Plain-text engineering files:

Start of Block

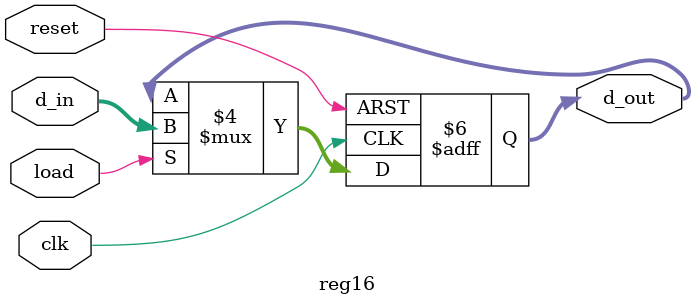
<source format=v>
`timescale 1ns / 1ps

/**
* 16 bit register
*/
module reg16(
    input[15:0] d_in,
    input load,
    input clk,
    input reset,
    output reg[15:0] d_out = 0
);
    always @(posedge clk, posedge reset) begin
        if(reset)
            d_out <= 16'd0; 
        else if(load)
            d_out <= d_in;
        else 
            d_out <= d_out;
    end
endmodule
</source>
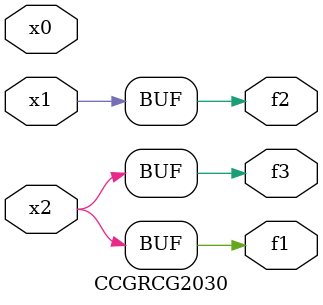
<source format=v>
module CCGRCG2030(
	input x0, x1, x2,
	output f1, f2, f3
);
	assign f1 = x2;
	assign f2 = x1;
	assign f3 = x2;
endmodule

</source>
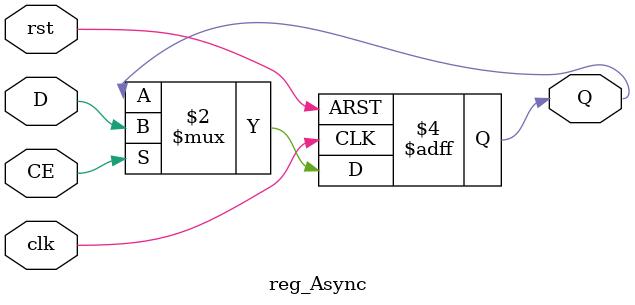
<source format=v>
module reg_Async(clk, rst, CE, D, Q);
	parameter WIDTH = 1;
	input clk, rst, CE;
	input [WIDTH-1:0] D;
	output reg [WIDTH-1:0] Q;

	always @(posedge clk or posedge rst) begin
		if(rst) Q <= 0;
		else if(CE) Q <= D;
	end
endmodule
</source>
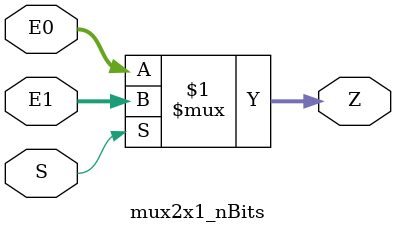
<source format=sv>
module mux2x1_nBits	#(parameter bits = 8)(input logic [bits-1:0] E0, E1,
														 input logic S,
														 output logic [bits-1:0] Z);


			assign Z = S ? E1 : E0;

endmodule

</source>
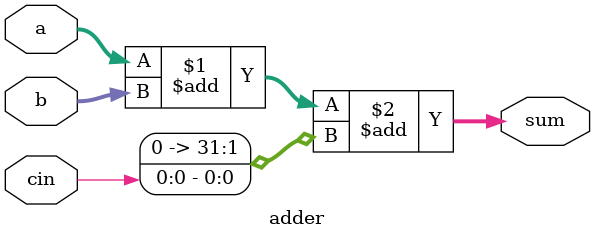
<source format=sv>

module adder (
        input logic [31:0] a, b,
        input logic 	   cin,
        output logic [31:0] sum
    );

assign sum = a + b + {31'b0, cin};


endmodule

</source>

End of Block
Start of Block

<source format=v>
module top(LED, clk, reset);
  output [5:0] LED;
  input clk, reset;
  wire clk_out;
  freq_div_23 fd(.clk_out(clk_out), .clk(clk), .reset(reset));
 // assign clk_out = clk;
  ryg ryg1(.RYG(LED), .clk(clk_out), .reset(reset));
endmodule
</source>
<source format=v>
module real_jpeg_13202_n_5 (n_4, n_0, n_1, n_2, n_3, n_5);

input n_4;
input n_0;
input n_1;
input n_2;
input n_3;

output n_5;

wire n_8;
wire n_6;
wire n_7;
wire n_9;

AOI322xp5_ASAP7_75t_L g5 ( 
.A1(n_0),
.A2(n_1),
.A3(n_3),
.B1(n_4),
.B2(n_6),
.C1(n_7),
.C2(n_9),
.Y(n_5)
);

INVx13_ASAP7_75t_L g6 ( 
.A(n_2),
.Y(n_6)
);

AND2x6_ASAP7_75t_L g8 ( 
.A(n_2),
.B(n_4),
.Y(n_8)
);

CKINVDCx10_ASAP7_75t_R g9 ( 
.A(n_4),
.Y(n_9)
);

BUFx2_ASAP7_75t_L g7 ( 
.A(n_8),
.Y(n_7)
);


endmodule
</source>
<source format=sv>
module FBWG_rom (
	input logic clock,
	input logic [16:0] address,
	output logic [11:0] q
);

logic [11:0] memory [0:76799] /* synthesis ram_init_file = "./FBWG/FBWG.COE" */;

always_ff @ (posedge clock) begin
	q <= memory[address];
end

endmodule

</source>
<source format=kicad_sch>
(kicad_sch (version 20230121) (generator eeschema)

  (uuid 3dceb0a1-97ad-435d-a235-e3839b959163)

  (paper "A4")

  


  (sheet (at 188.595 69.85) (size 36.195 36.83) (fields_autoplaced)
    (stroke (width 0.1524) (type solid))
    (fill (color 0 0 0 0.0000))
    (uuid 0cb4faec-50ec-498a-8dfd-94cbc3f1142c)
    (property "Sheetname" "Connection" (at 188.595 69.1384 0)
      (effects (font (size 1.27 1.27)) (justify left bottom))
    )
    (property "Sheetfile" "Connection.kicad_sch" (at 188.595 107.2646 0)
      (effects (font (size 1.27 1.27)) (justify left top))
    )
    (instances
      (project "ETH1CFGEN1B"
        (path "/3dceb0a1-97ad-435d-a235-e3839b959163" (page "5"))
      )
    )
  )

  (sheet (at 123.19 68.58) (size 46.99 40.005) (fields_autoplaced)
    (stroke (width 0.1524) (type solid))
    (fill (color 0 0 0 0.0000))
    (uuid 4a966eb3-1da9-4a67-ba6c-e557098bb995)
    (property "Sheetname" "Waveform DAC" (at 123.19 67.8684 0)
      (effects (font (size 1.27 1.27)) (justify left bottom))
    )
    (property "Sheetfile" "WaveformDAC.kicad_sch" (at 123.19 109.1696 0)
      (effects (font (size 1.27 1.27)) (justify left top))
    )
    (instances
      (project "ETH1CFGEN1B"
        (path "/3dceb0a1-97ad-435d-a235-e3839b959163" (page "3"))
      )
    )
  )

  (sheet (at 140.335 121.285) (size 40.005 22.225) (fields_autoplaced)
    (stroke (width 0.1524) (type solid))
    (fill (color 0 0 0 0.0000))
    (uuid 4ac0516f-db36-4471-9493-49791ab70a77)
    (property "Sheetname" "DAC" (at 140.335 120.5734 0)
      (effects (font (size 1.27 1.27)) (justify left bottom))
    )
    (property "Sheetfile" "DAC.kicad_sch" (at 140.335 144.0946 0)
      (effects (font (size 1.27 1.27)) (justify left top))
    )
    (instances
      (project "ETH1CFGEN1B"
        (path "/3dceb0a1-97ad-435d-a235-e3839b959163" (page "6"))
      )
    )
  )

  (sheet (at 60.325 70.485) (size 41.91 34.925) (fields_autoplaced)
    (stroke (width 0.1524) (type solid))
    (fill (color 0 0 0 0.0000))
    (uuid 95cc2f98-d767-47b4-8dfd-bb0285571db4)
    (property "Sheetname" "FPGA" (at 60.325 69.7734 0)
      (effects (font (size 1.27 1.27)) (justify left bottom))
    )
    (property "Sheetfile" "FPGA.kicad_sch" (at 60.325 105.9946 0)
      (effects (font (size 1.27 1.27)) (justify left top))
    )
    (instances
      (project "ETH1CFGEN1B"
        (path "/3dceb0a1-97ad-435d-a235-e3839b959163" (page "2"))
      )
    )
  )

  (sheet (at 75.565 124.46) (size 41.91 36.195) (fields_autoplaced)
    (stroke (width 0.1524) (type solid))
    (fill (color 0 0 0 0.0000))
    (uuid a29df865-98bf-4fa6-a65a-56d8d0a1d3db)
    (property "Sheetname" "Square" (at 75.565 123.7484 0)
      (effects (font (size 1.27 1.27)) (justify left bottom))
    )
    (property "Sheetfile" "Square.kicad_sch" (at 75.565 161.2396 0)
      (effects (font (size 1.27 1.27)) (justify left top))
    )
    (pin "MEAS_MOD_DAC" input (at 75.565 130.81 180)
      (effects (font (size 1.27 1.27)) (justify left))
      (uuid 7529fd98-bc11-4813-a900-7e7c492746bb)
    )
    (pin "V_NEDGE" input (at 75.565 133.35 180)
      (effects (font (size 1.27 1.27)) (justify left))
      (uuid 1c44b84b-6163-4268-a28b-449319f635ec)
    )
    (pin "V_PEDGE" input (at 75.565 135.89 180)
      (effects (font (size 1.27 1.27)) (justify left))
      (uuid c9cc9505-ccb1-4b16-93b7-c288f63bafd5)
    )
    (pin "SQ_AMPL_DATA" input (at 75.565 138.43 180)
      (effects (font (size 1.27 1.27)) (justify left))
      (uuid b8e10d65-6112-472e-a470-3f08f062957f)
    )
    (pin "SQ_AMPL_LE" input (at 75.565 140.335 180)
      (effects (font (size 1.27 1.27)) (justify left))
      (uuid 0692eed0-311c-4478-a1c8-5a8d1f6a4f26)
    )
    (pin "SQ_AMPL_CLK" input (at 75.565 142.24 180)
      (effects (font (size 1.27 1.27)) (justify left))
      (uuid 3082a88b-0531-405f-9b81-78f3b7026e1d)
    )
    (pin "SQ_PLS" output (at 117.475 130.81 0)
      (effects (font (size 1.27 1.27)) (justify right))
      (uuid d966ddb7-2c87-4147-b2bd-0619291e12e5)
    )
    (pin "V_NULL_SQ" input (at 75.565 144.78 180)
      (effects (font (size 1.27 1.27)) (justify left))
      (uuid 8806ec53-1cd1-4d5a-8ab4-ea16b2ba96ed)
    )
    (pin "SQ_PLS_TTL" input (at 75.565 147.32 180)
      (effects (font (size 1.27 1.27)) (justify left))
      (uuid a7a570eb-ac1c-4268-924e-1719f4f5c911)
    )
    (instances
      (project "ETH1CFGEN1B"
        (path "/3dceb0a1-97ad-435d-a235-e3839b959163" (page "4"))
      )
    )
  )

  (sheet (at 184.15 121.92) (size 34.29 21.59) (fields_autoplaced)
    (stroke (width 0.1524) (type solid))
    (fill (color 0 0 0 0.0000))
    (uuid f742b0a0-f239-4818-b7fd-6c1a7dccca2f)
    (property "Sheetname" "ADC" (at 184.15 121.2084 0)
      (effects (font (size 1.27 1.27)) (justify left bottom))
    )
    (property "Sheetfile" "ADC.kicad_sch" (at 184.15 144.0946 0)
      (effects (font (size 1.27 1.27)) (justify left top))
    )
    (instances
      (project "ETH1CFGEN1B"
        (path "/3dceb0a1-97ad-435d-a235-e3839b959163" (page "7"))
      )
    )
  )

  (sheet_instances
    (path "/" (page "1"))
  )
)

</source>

End of Block

**TASK GOAL**
When the records above are checked line by line, how many lines contain the word "Sheetfile"? Please give only that number.

**RESULT OF THE EXERCISE**
6